==== Page excerpt
Walking (I)

Walking (I)

Did a simple meditation last night before bedtime and it was good

It was my way of connecting with myself and usually amazing things come out of it

I have never thought about Sunrise as a gift and how Receiving it brings immense intense joy.

Such as a voice that went: you are only your father’s daughter in this lifetime. Is there even any need to be/continue to feel ashamed?

Hahaha

I heard myself say no

I cur away the spiritual contract I or my soul has signed with him before I entered into this existence

It felt slightly laughable and I thought myself silly. It’s been so for so many years. The ego was — no doubt at work.

I wanted to wake up and walk by myself and I did

I have never thought about Sunrise as a gift and how Receiving it brings immense intense joy.

But today.

I almost felt like myself shaken so very moved and on the brink of tears.

Why?

Maybe because of the Hope and the opportunity the Sun brings or this thing about starting out anew afresh.

I guess deep down we all want to so very badly

But we think we can’t or there’s no other way to re-start

But sunrise makes us feel the zest the gusto once more

Daring us to dream and to work for ourselves once more

Don’t give up. Never give up.

In today’s sunrise, there is pursuit.
========
(Given request a)
Write out the entries from the line containing "order: Polyporales" through the last line of the entries, including both of those lines.
==== Source data
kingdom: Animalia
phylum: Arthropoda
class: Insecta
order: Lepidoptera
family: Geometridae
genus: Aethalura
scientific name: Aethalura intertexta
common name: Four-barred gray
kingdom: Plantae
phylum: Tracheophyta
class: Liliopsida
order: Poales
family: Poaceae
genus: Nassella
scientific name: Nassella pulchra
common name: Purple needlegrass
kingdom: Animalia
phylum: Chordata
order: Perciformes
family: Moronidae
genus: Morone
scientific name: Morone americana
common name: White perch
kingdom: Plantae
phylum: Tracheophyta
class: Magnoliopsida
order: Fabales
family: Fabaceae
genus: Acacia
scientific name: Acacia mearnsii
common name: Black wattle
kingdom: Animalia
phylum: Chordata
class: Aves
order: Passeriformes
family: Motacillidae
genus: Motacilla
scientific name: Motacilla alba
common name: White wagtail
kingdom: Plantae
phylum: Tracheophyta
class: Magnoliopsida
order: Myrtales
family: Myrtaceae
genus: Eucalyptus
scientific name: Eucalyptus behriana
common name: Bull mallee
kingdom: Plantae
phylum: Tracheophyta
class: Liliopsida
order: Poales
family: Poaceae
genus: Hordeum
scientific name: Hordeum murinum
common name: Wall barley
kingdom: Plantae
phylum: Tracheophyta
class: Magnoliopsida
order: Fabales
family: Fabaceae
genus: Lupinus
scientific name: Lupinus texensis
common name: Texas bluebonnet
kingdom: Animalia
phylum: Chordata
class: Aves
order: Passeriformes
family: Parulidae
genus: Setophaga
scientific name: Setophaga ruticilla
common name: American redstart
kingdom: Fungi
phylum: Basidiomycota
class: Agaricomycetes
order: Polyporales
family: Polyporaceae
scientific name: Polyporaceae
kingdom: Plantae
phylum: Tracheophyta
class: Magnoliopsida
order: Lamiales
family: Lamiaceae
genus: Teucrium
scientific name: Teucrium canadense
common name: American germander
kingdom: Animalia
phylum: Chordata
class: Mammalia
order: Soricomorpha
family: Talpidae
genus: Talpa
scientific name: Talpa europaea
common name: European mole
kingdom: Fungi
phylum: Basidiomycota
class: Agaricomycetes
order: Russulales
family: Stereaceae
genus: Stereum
========
(Given request b)
Give the walking piece again, word for word, from its first line to its last.

(Solution a)
order: Polyporales
family: Polyporaceae
scientific name: Polyporaceae
kingdom: Plantae
phylum: Tracheophyta
class: Magnoliopsida
order: Lamiales
family: Lamiaceae
genus: Teucrium
scientific name: Teucrium canadense
common name: American germander
kingdom: Animalia
phylum: Chordata
class: Mammalia
order: Soricomorpha
family: Talpidae
genus: Talpa
scientific name: Talpa europaea
common name: European mole
kingdom: Fungi
phylum: Basidiomycota
class: Agaricomycetes
order: Russulales
family: Stereaceae
genus: Stereum

(Solution b)
Walking (I)

Walking (I)

Did a simple meditation last night before bedtime and it was good

It was my way of connecting with myself and usually amazing things come out of it

I have never thought about Sunrise as a gift and how Receiving it brings immense intense joy.

Such as a voice that went: you are only your father’s daughter in this lifetime. Is there even any need to be/continue to feel ashamed?

Hahaha

I heard myself say no

I cur away the spiritual contract I or my soul has signed with him before I entered into this existence

It felt slightly laughable and I thought myself silly. It’s been so for so many years. The ego was — no doubt at work.

I wanted to wake up and walk by myself and I did

I have never thought about Sunrise as a gift and how Receiving it brings immense intense joy.

But today.

I almost felt like myself shaken so very moved and on the brink of tears.

Why?

Maybe because of the Hope and the opportunity the Sun brings or this thing about starting out anew afresh.

I guess deep down we all want to so very badly

But we think we can’t or there’s no other way to re-start

But sunrise makes us feel the zest the gusto once more

Daring us to dream and to work for ourselves once more

Don’t give up. Never give up.

In today’s sunrise, there is pursuit.